◆ WHAT NEEDS TO BE DONE
Which lines of the data hold the word "labels"? Copy all of them.

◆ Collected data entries
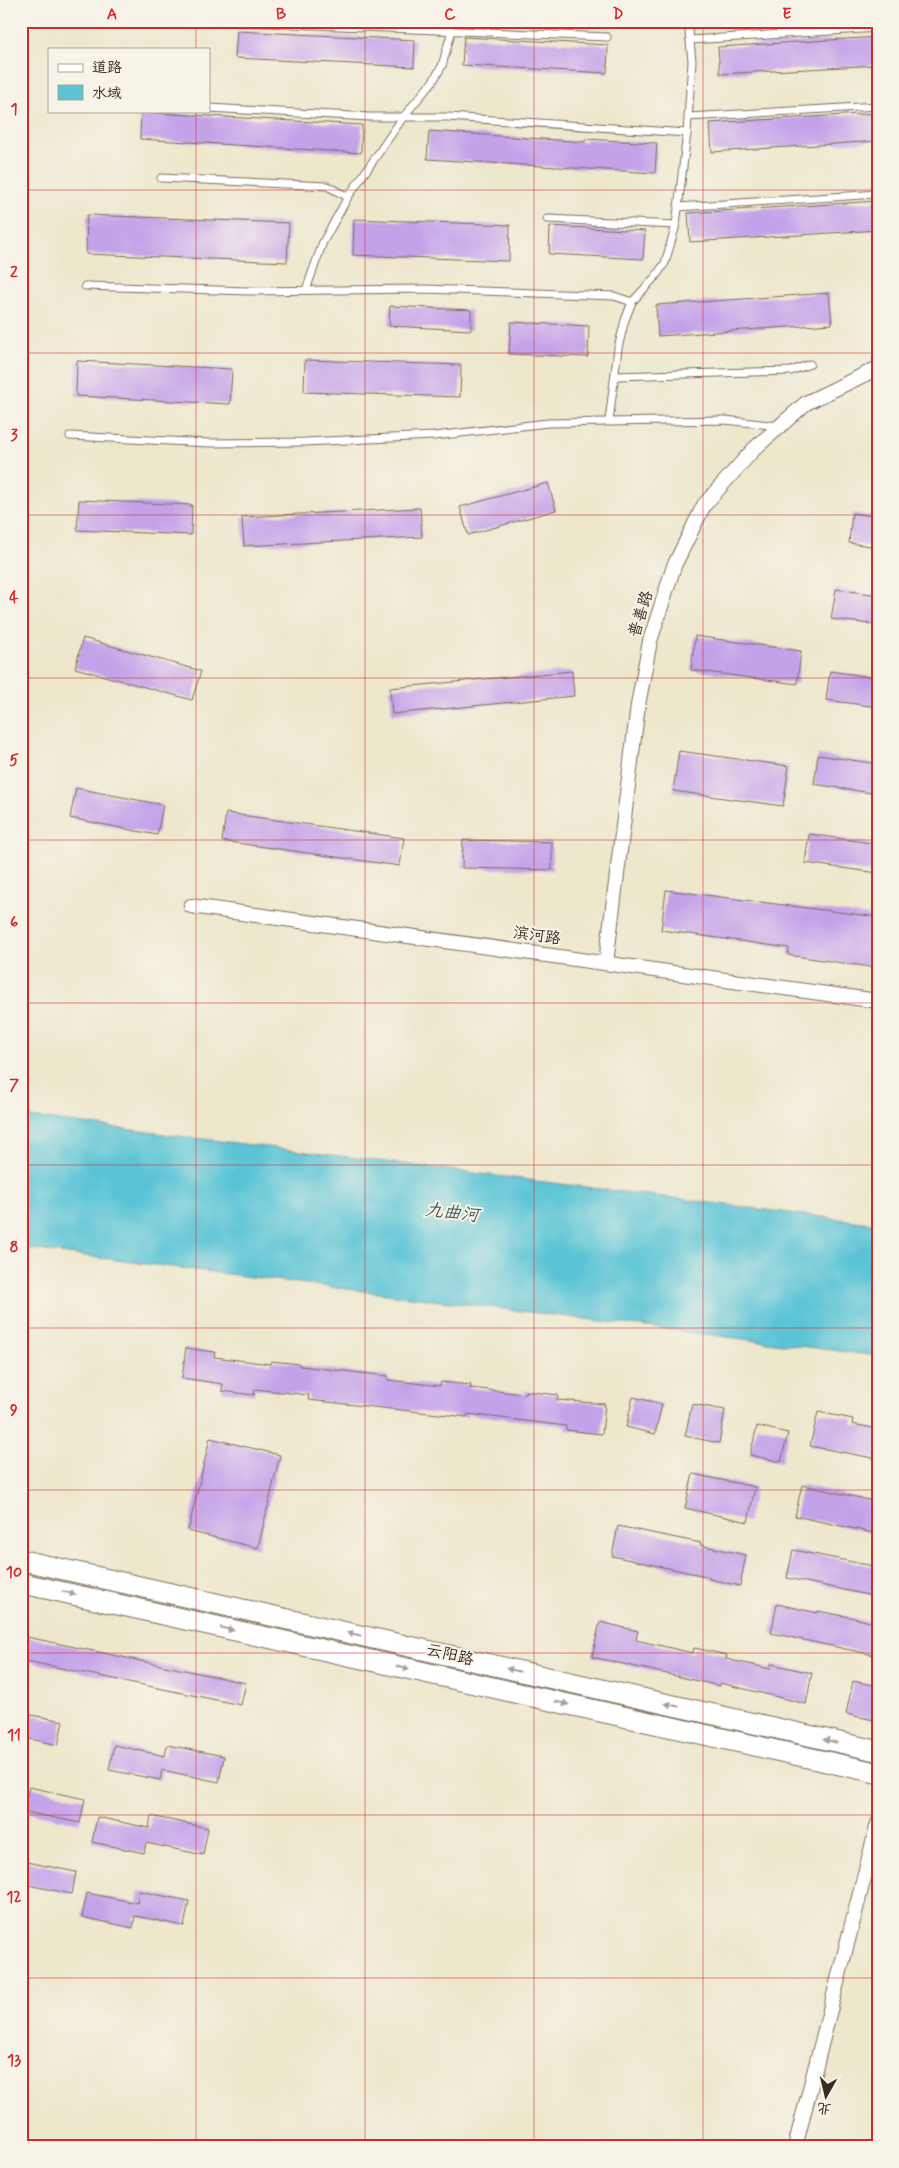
<svg xmlns="http://www.w3.org/2000/svg" width="899" height="2168" viewBox="0 0 899 2168" font-family="Mynerve,'LXGW WenKai TC',sans-serif">
<style>
.water{fill:#5ac4d6;stroke:#4a777a}
.building{fill:#c4a2e9}
.lines{fill:none;stroke-linecap:round;stroke-linejoin:round}
.lane-casing{stroke:#796c5b;stroke-width:9}
.street-casing{stroke:#796c5b;stroke-width:16}
.secondary-casing{stroke:#796c5b;stroke-width:22}
.lane{stroke:#fff;stroke-width:7}
.street{stroke:#fff;stroke-width:14}
.secondary{stroke:#fff;stroke-width:20}
.oneway{fill:#a79f9a}
.grid{fill:none;stroke:#d62828;stroke-width:1;stroke-opacity:0.55}
.labels{text-anchor:middle;dominant-baseline:central;stroke-width:4;stroke-linejoin:round;paint-order:stroke}
.street-label{font-size:16px;fill:#3b2a1e;stroke:#f7f3e8}
.water-label{font-size:18px;font-style:italic;fill:#445855;stroke:#f7f3e8}
.neatline{fill:none;stroke:#d62828;stroke-width:2}
.grid-label{font-size:16px;text-anchor:middle;font-weight:bold;fill:#d62828}
</style>
<rect width="100%" height="100%" fill="#f7f3e8"/>
<filter id="ink" filterUnits="userSpaceOnUse"><feTurbulence type="fractalNoise" baseFrequency=".02" numOctaves="2"/><feDisplacementMap in="SourceGraphic" scale="10" xChannelSelector="R" yChannelSelector="G"/><feConvolveMatrix kernelMatrix="1 2 1 2 8 2 1 2 1" color-interpolation-filters="sRGB"/></filter>
<filter id="wash" filterUnits="userSpaceOnUse"><feTurbulence type="fractalNoise" baseFrequency=".0096" numOctaves="4" result="noise"/><feDisplacementMap in="SourceGraphic" scale="20" xChannelSelector="R" yChannelSelector="G"/><feGaussianBlur stdDeviation="1.12" result="paint"/><feColorMatrix in="noise" values="0 0 0 0 0 0 0 0 0 0 0 0 0 0 0 0 0 1.4 0 .05"/><feComposite in="paint" operator="in"/></filter>
<g filter="url(#wash)">
<rect width="100%" height="100%" fill="#ede7cc"/>
<!-- water -->
<polygon class="water" points="21,1116 878,1224 878,1356 21,1248"/>
<g id="blocks">
<!-- building -->
<g class="building">
<polygon points="237,31 415,40 414,67 235,58"/>
<polygon points="464,37 608,45 607,73 462,65"/>
<polygon points="878,37 878,65 720,74 718,47"/>
<polygon points="141,112 362,125 361,153 140,139"/>
<polygon points="878,113 878,141 712,152 710,123"/>
<polygon points="429,131 585,142 585,139 657,143 655,173 427,159"/>
<polygon points="878,201 878,230 690,242 688,213"/>
<polygon points="87,215 289,223 287,262 86,254"/>
<polygon points="354,219 510,225 509,261 353,255"/>
<polygon points="550,226 645,231 643,259 549,254"/>
<polygon points="829,293 832,324 658,336 656,305"/>
<polygon points="390,306 471,310 471,330 389,326"/>
<polygon points="511,322 589,326 588,357 509,354"/>
<polygon points="305,360 461,365 460,397 304,392"/>
<polygon points="77,361 232,369 230,404 76,396"/>
<polygon points="548,483 556,510 468,535 460,507"/>
<polygon points="79,500 192,505 191,535 77,530"/>
<polygon points="420,508 422,537 244,546 242,517"/>
<polygon points="852,513 878,517 878,547 849,543"/>
<polygon points="836,589 878,595 878,625 831,619"/>
<polygon points="695,636 801,651 797,684 691,670"/>
<polygon points="83,638 201,671 192,700 75,668"/>
<polygon points="572,671 574,696 392,714 390,688"/>
<polygon points="830,671 878,678 878,707 826,700"/>
<polygon points="679,751 789,766 783,806 673,791"/>
<polygon points="818,755 878,764 878,794 814,784"/>
<polygon points="76,788 163,805 157,835 70,818"/>
<polygon points="226,813 404,838 400,866 222,841"/>
<polygon points="809,834 878,844 878,873 805,863"/>
<polygon points="463,840 552,842 552,870 462,868"/>
<polygon points="666,890 878,917 878,968 788,955 789,948 661,930"/>
<polygon points="186,1348 215,1352 214,1357 270,1364 271,1361 300,1364 300,1366 388,1376 388,1380 440,1386 441,1382 471,1385 470,1388 525,1394 525,1391 558,1395 557,1400 605,1404 602,1434 566,1430 566,1426 468,1414 467,1417 308,1400 309,1395 255,1389 254,1395 222,1391 223,1384 182,1378"/>
<polygon points="633,1397 662,1404 655,1434 626,1427"/>
<polygon points="692,1404 725,1410 719,1443 685,1436"/>
<polygon points="818,1412 853,1419 852,1424 878,1429 878,1459 810,1446"/>
<polygon points="757,1426 788,1433 781,1462 750,1455"/>
<polygon points="210,1438 280,1455 258,1548 188,1531"/>
<polygon points="693,1474 755,1487 748,1522 685,1508"/>
<polygon points="802,1485 878,1502 878,1534 795,1516"/>
<polygon points="618,1526 701,1543 700,1545 746,1555 740,1586 709,1579 710,1577 612,1556"/>
<polygon points="793,1550 878,1567 878,1597 787,1578"/>
<polygon points="777,1604 818,1613 818,1611 850,1617 878,1624 878,1656 771,1633"/>
<polygon points="600,1622 638,1631 636,1640 693,1653 694,1648 727,1655 726,1659 770,1669 771,1664 812,1673 806,1704 720,1683 720,1686 592,1657"/>
<polygon points="27,1637 246,1683 241,1705 21,1660 21,1641 26,1642"/>
<polygon points="853,1681 878,1686 878,1721 846,1714"/>
<polygon points="21,1713 63,1721 58,1745 21,1737"/>
<polygon points="114,1745 165,1756 167,1745 224,1756 219,1782 162,1770 160,1780 109,1770"/>
<polygon points="29,1787 85,1799 80,1823 21,1811 21,1798 26,1799"/>
<polygon points="151,1816 208,1828 203,1855 146,1843 144,1853 92,1842 97,1817 149,1828"/>
<polygon points="27,1862 76,1872 72,1894 23,1884"/>
<polygon points="139,1891 189,1901 184,1926 135,1916 133,1928 82,1917 87,1893 137,1903"/>
</g>
</g>
</g>
<g filter="url(#ink)">
<use href="#blocks" fill-opacity="0" stroke="#796c5b" stroke-width="1"/>
<g class="lines">
<defs>
<g id="lane">
<polyline points="239,22 607,37"/>
<polyline points="690,40 878,28"/>
<polyline points="209,108 370,117 448,117 687,133"/>
<polyline points="688,117 878,106"/>
<polyline points="161,178 327,186 348,197"/>
<polyline points="678,207 878,194"/>
<polyline points="547,219 676,225"/>
<polyline points="85,286 249,291 425,289 614,296 632,302"/>
<polyline points="306,290 323,242 348,197 404,116 433,81 442,66 452,30"/>
<polyline points="615,376 791,371 810,364"/>
<polyline points="609,421 618,348 625,320 632,302 656,276 665,263 676,225 687,133 692,61 688,21"/>
<polyline points="70,436 209,443 304,442 434,436 548,423 725,420 779,426"/>
</g>
<g id="street">
<polyline points="191,906 878,1001"/>
<polyline points="606,963 638,705 650,641 674,566 704,505 754,449 806,403 878,368"/>
<polyline points="795,2147 878,1823"/>
</g>
<g id="secondary">
<polyline points="21,1560 878,1751"/>
<polyline points="21,1583 878,1773"/>
</g>
</defs>
<!-- lane casing -->
<use href="#lane" class="lane-casing"/>
<!-- street casing -->
<use href="#street" class="street-casing"/>
<!-- secondary casing -->
<use href="#secondary" class="secondary-casing"/>
<!-- lane -->
<use href="#lane" class="lane"/>
<!-- street -->
<use href="#street" class="street"/>
<!-- secondary -->
<use href="#secondary" class="secondary"/>
</g>
<!-- one-way arrows -->
<defs><path id="oneway-solid" d="M-6-.8H1V-3.2L6.5 0L1 3.2V.8H-6Z" transform="scale(1.25)"/></defs>
<g class="oneway">
<use href="#oneway-solid" transform="translate(69 1593) rotate(13)"/>
<use href="#oneway-solid" transform="translate(227 1629) rotate(13)"/>
<use href="#oneway-solid" transform="translate(354 1634) rotate(-167)"/>
<use href="#oneway-solid" transform="translate(403 1668) rotate(13)"/>
<use href="#oneway-solid" transform="translate(513 1670) rotate(-167)"/>
<use href="#oneway-solid" transform="translate(562 1703) rotate(13)"/>
<use href="#oneway-solid" transform="translate(672 1705) rotate(-167)"/>
<use href="#oneway-solid" transform="translate(830 1741) rotate(-167)"/>
</g>
</g>
<!-- grid -->
<path class="grid" d="M196 21V49M365 21V2147M534 21V2147M703 21V2147M196 111V2147M21 190H878M21 353H878M21 515H878M21 678H878M21 840H878M21 1003H878M21 1165H878M21 1328H878M21 1490H878M21 1653H878M21 1815H878M21 1978H878"/>
<g class="labels">
<!-- street labels -->
<g class="street-label">
<text transform="translate(641 614) rotate(-73)">普善路</text>
<text transform="translate(537 936) rotate(8)">滨河路</text>
<text transform="translate(450 1655) rotate(13)">云阳路</text>
</g>
<!-- water labels -->
<g class="water-label">
<text transform="translate(452 1213) rotate(7)">九曲河</text>
</g>
</g>
<!-- margin -->
<rect width="899" height="2168" fill="none" stroke="#f7f3e8" stroke-width="55"/>
<!-- legend -->
<rect x="48" y="48" width="162" height="65" fill="#f7f3e8" stroke="#aca397"/>
<rect x="58" y="64" width="25" height="8" fill="#ffffff" stroke="#aca397"/>
<text x="92" y="72" font-size="15" fill="#3b2a1e">道路</text>
<rect x="58" y="85" width="25" height="15" fill="#5ac4d6" stroke="#aca397"/>
<text x="92" y="98" font-size="15" fill="#3b2a1e">水域</text>
<!-- north arrow -->
<g transform="translate(826 2096) rotate(188)" stroke="#f7f3e8" stroke-width="4" paint-order="stroke">
<path d="M0-4L9 19L0 12L-9 19Z" fill="#3b2a1e"/>
<text y="-8" font-size="14" font-weight="bold" text-anchor="middle" fill="#3b2a1e">北</text>
</g>
<rect x="28" y="28" width="844" height="2112" class="neatline"/>
<g class="grid-label">
<text x="112" y="19">A</text>
<text x="281" y="19">B</text>
<text x="450" y="19">C</text>
<text x="618" y="19">D</text>
<text x="787" y="19">E</text>
<text x="14" y="114">1</text>
<text x="14" y="277">2</text>
<text x="14" y="440">3</text>
<text x="14" y="602">4</text>
<text x="14" y="765">5</text>
<text x="14" y="927">6</text>
<text x="14" y="1090">7</text>
<text x="14" y="1252">8</text>
<text x="14" y="1415">9</text>
<text x="14" y="1577">10</text>
<text x="14" y="1740">11</text>
<text x="14" y="1902">12</text>
<text x="14" y="2065">13</text>
</g>
</svg>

◆ THE ANSWER
.labels{text-anchor:middle;dominant-baseline:central;stroke-width:4;stroke-linejoin:round;paint-order:stroke}
<g class="labels">
<!-- street labels -->
<!-- water labels -->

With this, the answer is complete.